Saturday, August 6, 2011

Esther 2011-08-06

The 46th peak of my second round will be Whiteface, where I'll meet my family, and I want to hike it from Whiteface Landing. Accordingly, a visit to Esther would need to be a separate hike and Saturday seemed like a good time to do it.

After a good night's rest, I left Tmax and Topo's shortly after 6:00 AM. I parked at the ASRC trailhead and departed for the Marble Mountain trail at 7:00 AM.

Largely unmarked, the trail descends a gravel road, past discarded equipment, and into a clearing containing a radio tower. At the far end of the clearing, a cairn (and a foil-wrapped stick) marks the beginning of the trail up Marble Mountain.
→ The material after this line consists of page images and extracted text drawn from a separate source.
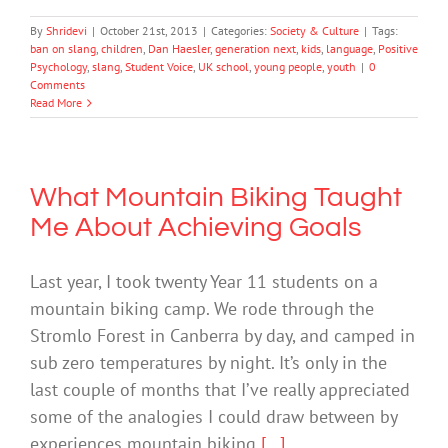
By
Shridevi
|
October 21st, 2013
|
Categories:
Society & Culture
|
Tags:
ban on slang
,
children
,
Dan Haesler
,
generation next
,
kids
,
language
,
Positive
Psychology
,
slang
,
Student Voice
,
UK school
,
young people
,
youth
|
0
Comments
Read More
What Mountain Biking Taught
Me About Achieving Goals
Last year, I took twenty Year 11 students on a
mountain biking camp. We rode through the
Stromlo Forest in Canberra by day, and camped in
sub zero temperatures by night. It’s only in the
last couple of months that I’ve really appreciated
some of the analogies I could draw between by
experiences mountain biking
[...]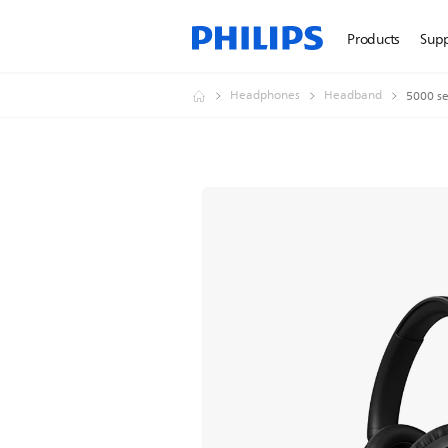
Products
Sup
Headphones
Headband
5000 se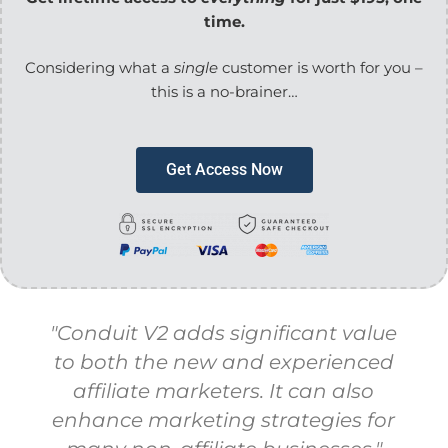
time.
Considering
what a
single
customer is worth for you –
this is a no-brainer…
Get Access Now
"Conduit V2 adds significant value
to both the new and experienced
affiliate marketers. It can also
enhance marketing strategies for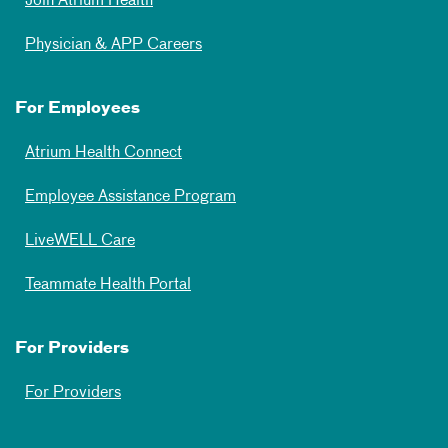
Join Atrium Health
Physician & APP Careers
For Employees
Atrium Health Connect
Employee Assistance Program
LiveWELL Care
Teammate Health Portal
For Providers
For Providers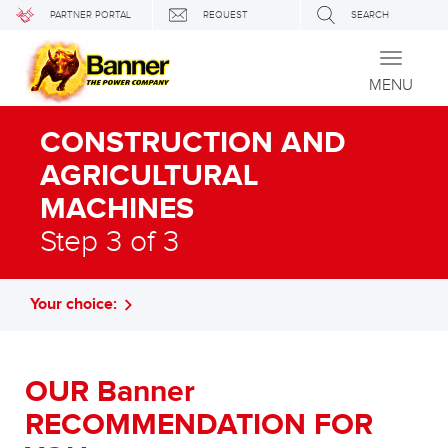
PARTNER PORTAL
REQUEST
SEARCH
Toggle
navigati
MENU
CONSTRUCTION AND
AGRICULTURAL
MACHINES
Step 3 of 3
Your choice:
OUR Banner
RECOMMENDATION FOR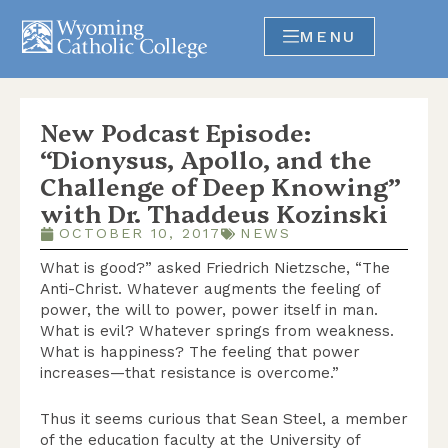
MENU
New Podcast Episode:
“Dionysus, Apollo, and the
Challenge of Deep Knowing”
with Dr. Thaddeus Kozinski
OCTOBER 10, 2017
NEWS
What is good?” asked Friedrich Nietzsche, “The
Anti-Christ. Whatever augments the feeling of
power, the will to power, power itself in man.
What is evil? Whatever springs from weakness.
What is happiness? The feeling that power
increases—that resistance is overcome.”
Thus it seems curious that Sean Steel, a member
of the education faculty at the University of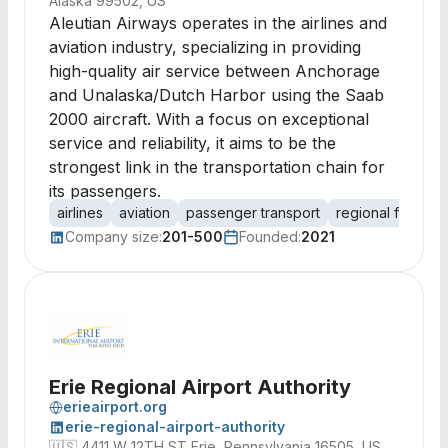
Alaska 99502, US
Aleutian Airways operates in the airlines and
aviation industry, specializing in providing
high-quality air service between Anchorage
and Unalaska/Dutch Harbor using the Saab
2000 aircraft. With a focus on exceptional
service and reliability, it aims to be the
strongest link in the transportation chain for
its passengers.
airlines
aviation
passenger transport
regional flights
Company size:
201-500
Founded:
2021
Erie Regional Airport Authority
erieairport.org
erie-regional-airport-authority
🇺🇸
4411 W 12TH ST Erie, Pennsylvania 16505, US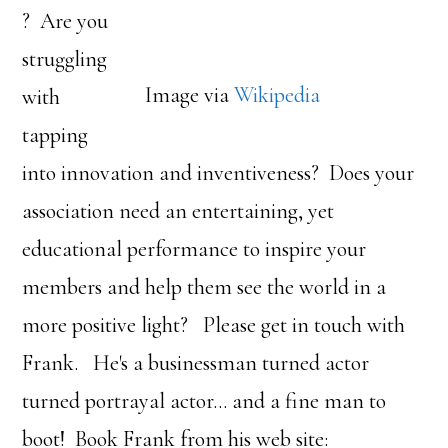
? Are you
struggling
Image via
Wikipedia
with
tapping
into innovation and inventiveness? Does your
association need an entertaining, yet
educational performance to inspire your
members and help them see the world in a
more positive light? Please get in touch with
Frank. He's a businessman turned actor
turned portrayal actor… and a fine man to
boot! Book Frank from his web site: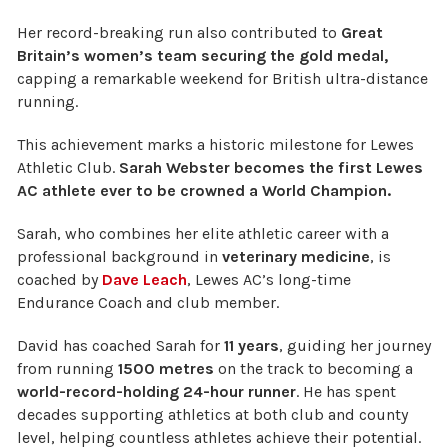
Her record-breaking run also contributed to
Great
Britain’s women’s team securing the gold medal,
capping a remarkable weekend for British ultra-distance
running.
This achievement marks a historic milestone for Lewes
Athletic Club.
Sarah Webster becomes the first Lewes
AC athlete ever to be crowned a World Champion.
Sarah, who combines her elite athletic career with a
professional background in
veterinary medicine
, is
coached by
Dave Leach
, Lewes AC’s long-time
Endurance Coach and club member.
David has coached Sarah for
11 years
, guiding her journey
from running
1500 metres
on the track to becoming a
world-record-holding 24-hour runner
. He has spent
decades supporting athletics at both club and county
level, helping countless athletes achieve their potential.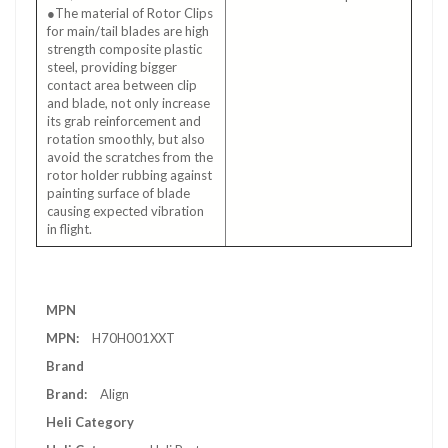
●The material of Rotor Clips
for main/tail blades are high
strength composite plastic
steel, providing bigger
contact area between clip
and blade, not only increase
its grab reinforcement and
rotation smoothly, but also
avoid the scratches from the
rotor holder rubbing against
painting surface of blade
causing expected vibration
in flight.
More
MPN
Information
H70H001XXT
Brand
Align
Heli Category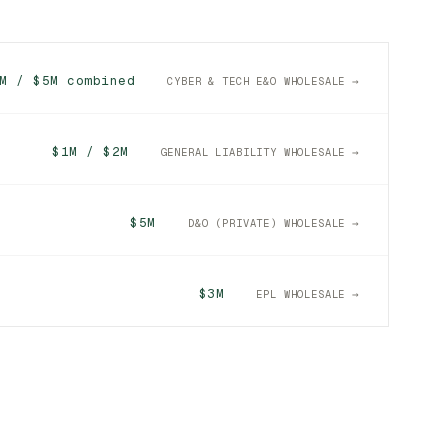
M / $5M combined
CYBER & TECH E&O WHOLESALE →
$1M / $2M
GENERAL LIABILITY WHOLESALE →
$5M
D&O (PRIVATE) WHOLESALE →
$3M
EPL WHOLESALE →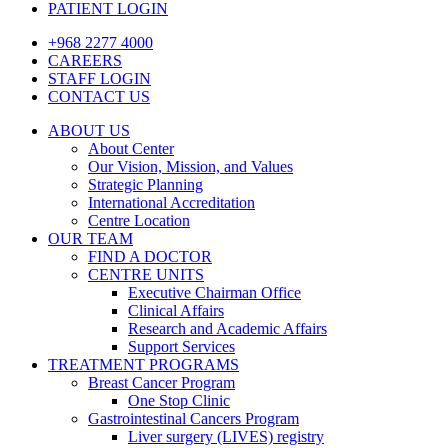
PATIENT LOGIN
+968 2277 4000
CAREERS
STAFF LOGIN
CONTACT US
ABOUT US
About Center
Our Vision, Mission, and Values
Strategic Planning
International Accreditation
Centre Location
OUR TEAM
FIND A DOCTOR
CENTRE UNITS
Executive Chairman Office​
Clinical Affairs
Research and Academic Affairs
Support Services
TREATMENT PROGRAMS
Breast Cancer Program
One Stop Clinic
Gastrointestinal Cancers Program
Liver surgery (LIVES) registry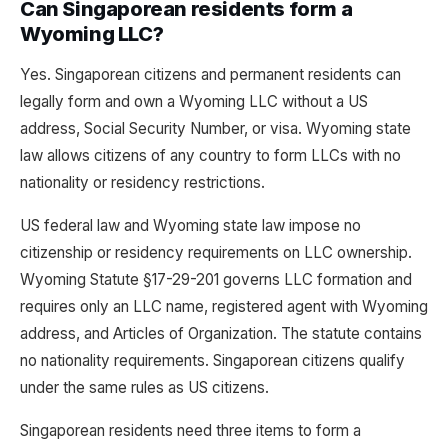
Can Singaporean residents form a
Wyoming LLC?
Yes. Singaporean citizens and permanent residents can
legally form and own a Wyoming LLC without a US
address, Social Security Number, or visa. Wyoming state
law allows citizens of any country to form LLCs with no
nationality or residency restrictions.
US federal law and Wyoming state law impose no
citizenship or residency requirements on LLC ownership.
Wyoming Statute §17-29-201 governs LLC formation and
requires only an LLC name, registered agent with Wyoming
address, and Articles of Organization. The statute contains
no nationality requirements. Singaporean citizens qualify
under the same rules as US citizens.
Singaporean residents need three items to form a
The trail follows directly up the fall-line and passes between five pairs of concrete blocks that are the remains of a ski lift. The trail-bed is loose rubble and challenges your footing while ascending and more so during the descent. Its upper reaches are home to at least one hermit thrush who serenaded me with its flute-like calls. 

The morning was warm and exceptionally humid and I was in no hurry to reach the summit. There was a chance of thundershowers developing but not until later in the day. I arrived at the junction at 8:45 AM and marvelled at the tall cairn. It stands below a clearly visible sign that indicates the herd-path to Esther. Nevertheless, increasing its height is an irresistible pleasure for passing hikers.

The route to Esther is a bit scratchy and seemed longer than its true length. I reached Esther's summit at around 9:20 AM. The woods were abuzz with the sound of flies and the air was filled with flitting dragonflies. It was magical.

Natty spats atop Esther.

For dessert, baby spruce cones laced with fresh sap
I paused briefly to admire the view of Whiteface. The silence was sporadically broken by the call of a raptor giving chase high above me (or was it the urgent cries of the prey?). A less natural sound was the snarling of a Harley ascending Whiteface's road. After a few minutes rest, I departed for the junction. I arrived at 10:00 AM and chose to descend as quickly as my old legs allowed.

I passed several ascending hikers and paused only to answer questions about distance, time, and presence of water. I found it difficult to maintain a brisk pace on the loose rocks of the Marble Mountain trail. I stopped to photograph a toad who obliged me by remaining motionless no matter how close I positioned my camera. An hour later, at 11:00 AM, I emerged at the ASRC parking lot. It was the end of a very enjoyable morning in the woods. 

Mr. Toad contemplating life, the universe, and everything.